Once the line with "ยั่งยืน โดยในงานได้รับเกียรติจากผู้นำ" is found in the data, output it and each following line exactly, up to and including the line with "นวัตกรรม, Ms. Gabriela Ramos ผู้ช่วยผู้", and nothing before or after.

BEGIN Working data

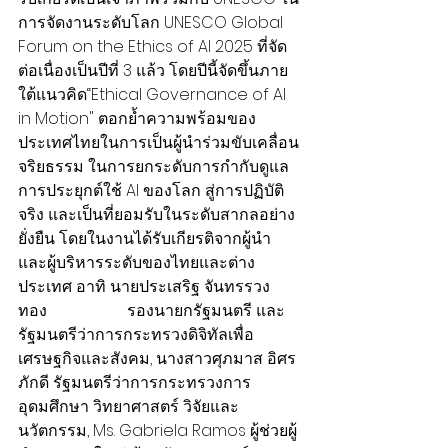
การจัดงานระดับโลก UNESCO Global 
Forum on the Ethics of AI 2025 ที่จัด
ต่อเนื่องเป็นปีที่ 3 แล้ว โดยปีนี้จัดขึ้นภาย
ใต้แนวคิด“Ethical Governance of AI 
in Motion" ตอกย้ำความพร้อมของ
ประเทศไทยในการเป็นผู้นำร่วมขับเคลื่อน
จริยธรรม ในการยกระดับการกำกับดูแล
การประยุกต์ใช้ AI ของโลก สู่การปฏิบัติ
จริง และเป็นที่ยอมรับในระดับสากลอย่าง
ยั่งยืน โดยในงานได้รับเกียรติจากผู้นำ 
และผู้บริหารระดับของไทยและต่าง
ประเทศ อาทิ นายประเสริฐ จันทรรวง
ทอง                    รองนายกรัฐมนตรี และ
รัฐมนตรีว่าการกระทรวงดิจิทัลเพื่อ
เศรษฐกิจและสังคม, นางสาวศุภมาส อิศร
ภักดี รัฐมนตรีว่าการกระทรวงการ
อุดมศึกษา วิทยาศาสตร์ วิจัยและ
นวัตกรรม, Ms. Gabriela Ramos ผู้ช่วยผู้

END Working data
BEGIN Working data

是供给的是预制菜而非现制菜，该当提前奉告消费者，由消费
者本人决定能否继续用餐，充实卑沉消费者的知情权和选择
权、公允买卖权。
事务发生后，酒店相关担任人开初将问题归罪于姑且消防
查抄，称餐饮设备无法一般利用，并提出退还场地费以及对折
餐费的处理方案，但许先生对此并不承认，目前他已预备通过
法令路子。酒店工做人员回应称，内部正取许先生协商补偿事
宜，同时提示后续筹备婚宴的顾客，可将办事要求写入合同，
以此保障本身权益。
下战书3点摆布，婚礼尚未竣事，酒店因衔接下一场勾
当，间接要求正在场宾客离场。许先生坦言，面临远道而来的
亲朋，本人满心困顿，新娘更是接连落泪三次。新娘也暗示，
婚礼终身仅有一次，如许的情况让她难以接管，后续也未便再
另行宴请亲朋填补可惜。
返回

END Working data

» **Written solution**:
ยั่งยืน โดยในงานได้รับเกียรติจากผู้นำ 
และผู้บริหารระดับของไทยและต่าง
ประเทศ อาทิ นายประเสริฐ จันทรรวง
ทอง                    รองนายกรัฐมนตรี และ
รัฐมนตรีว่าการกระทรวงดิจิทัลเพื่อ
เศรษฐกิจและสังคม, นางสาวศุภมาส อิศร
ภักดี รัฐมนตรีว่าการกระทรวงการ
อุดมศึกษา วิทยาศาสตร์ วิจัยและ
นวัตกรรม, Ms. Gabriela Ramos ผู้ช่วยผู้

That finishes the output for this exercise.